WHAT YOU ARE ASKED TO DO: Looking at the material below, work out how many of its lines hold the string "press". Give that figure alone.

DATASET EXCERPT:
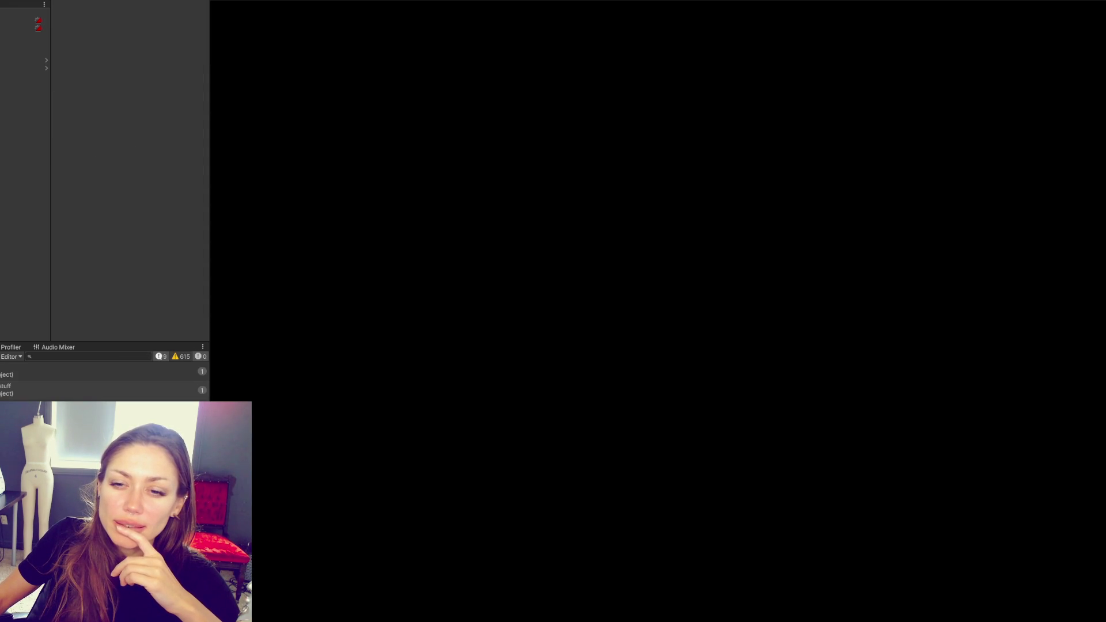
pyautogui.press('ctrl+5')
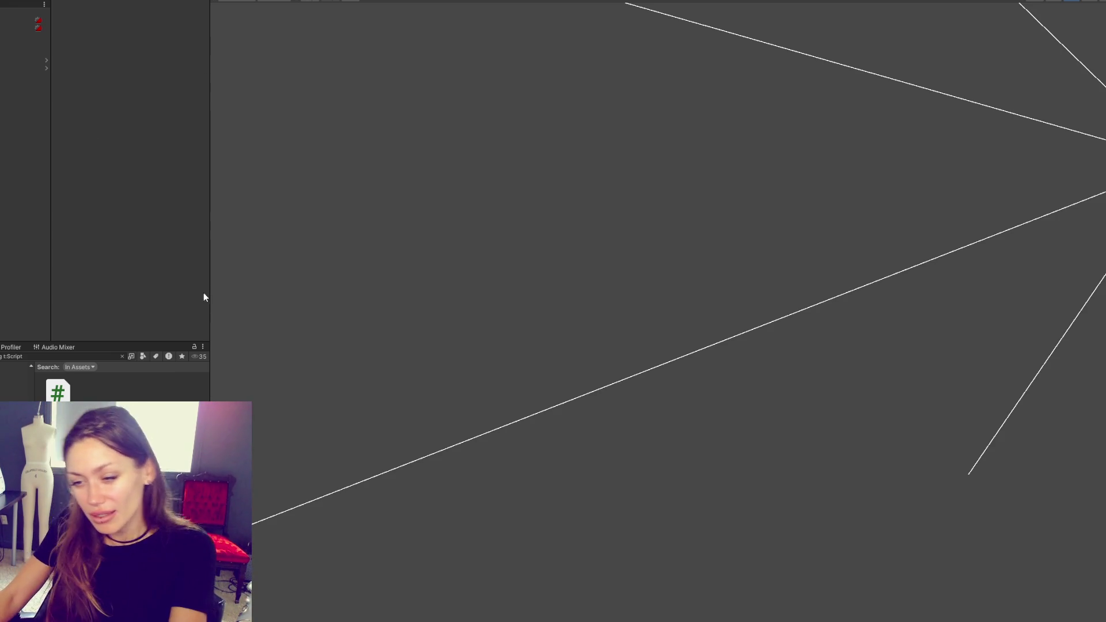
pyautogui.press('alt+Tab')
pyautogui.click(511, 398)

THE COMPLETED TASK: 2